GT: Is that a real possibility?
Reed: If I have a world-class seaport and I’ve got a world-class airport that can get you to 80 percent of the U.S. in two hours or under, I think I can make the case to a lot of businesses that you need to be where we are. We just want to keep everything going through Atlanta.
GT: You’ve injected yourself into the situation with the Atlanta public schools, even suggesting a takeover. Why?
Reed: I cannot afford for the Atlanta school system [to lose accreditation]. It was making significant progress – even if you take into account the CRCT cheating scandal. I do not condone cheating. The prosecution and investigation should go wherever it leads, and everyone who is guilty should receive their fair punishment.
That said, that’s not the reason the system was placed on probation. It was because of a governance challenge centered around board members taking control of the board with a simple majority. There is no deliberative body that allows leadership to change over a simple majority day in and day out. That contributes to the kind of instability that takes us back to the days of the 1990s, when the school system had four superintendants in 10 years and the performance was just very poor. What world-class executive will come into an environment where the chairperson of the board on any day can change by a 5-4 vote?
GT: How and when did you decide to get involved?
Reed: Prior to the Jan. 18 probation, I went to the board and laid it out in a respectful and courteous fashion as the person [during my time in the legislature] who coauthored the legislation they were violating.

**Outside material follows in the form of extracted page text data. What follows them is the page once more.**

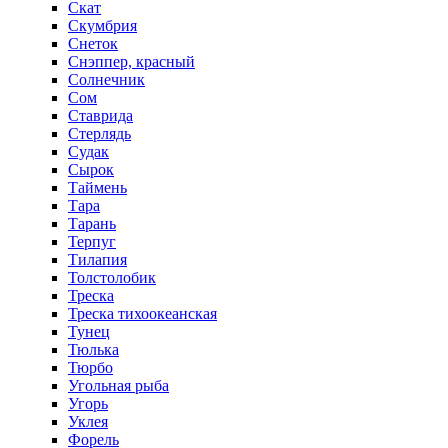
Скат
Скумбрия
Снеток
Снэппер, красный
Солнечник
Сом
Ставрида
Стерлядь
Судак
Сырок
Таймень
Тара
Тарань
Терпуг
Тилапия
Толстолобик
Треска
Треска тихоокеанская
Тунец
Тюлька
Тюрбо
Угольная рыба
Угорь
Уклея
Форель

They ignored it. They ignored the opinion of the Attorney General that said what you are doing is inappropriate. So as soon as they took [the] action, they were placed on probation.
GT: But you don’t have any authority over the school board?
Reed: Most people outside of Atlanta have no idea that I do not have control over the school system. So when I’m closing a transaction around the relocation of a North American headquarters for a significant company that would be transformational from a branding standpoint for this town, I’m spending half of my time talking about something I have no control over, because [the CEO] wants to know where the children of the 400 people he’s trying to bring here are going to be educated. The way the situation is being talked about is on the verge of making this a national embarrassment. Now once something about Atlanta becomes a national embarrassment, it becomes a part of my portfolio, because none of these people are calling the school board. I am not going to be the one who sat on my hands because I want to be polite and then act shocked when the accreditation is lost and when it takes a year to two years to get it back. And for three years every time the governor of this state gets on a plane to go and encourage a business to come here, every time I get on a plane to encourage business to come here, we’re going to spend half our time talking about something neither of us has direct purview over. I’m not going to take that.
GT: You believe the situation is that serious?
Reed: I believe they [Atlanta school board] are on a path to losing their accreditation. When Clayton County lost its accreditation it damaged us and it crippled Clayton County. That is why I made the statements I’ve made. The record is going to be crystal clear who was where.
GT: Has being mayor of Atlanta been what you expected?
Reed: It’s been much more. I could not be happier. I love it. It’s a job that requires a great deal. You have to grow into it rather than shrinking from it.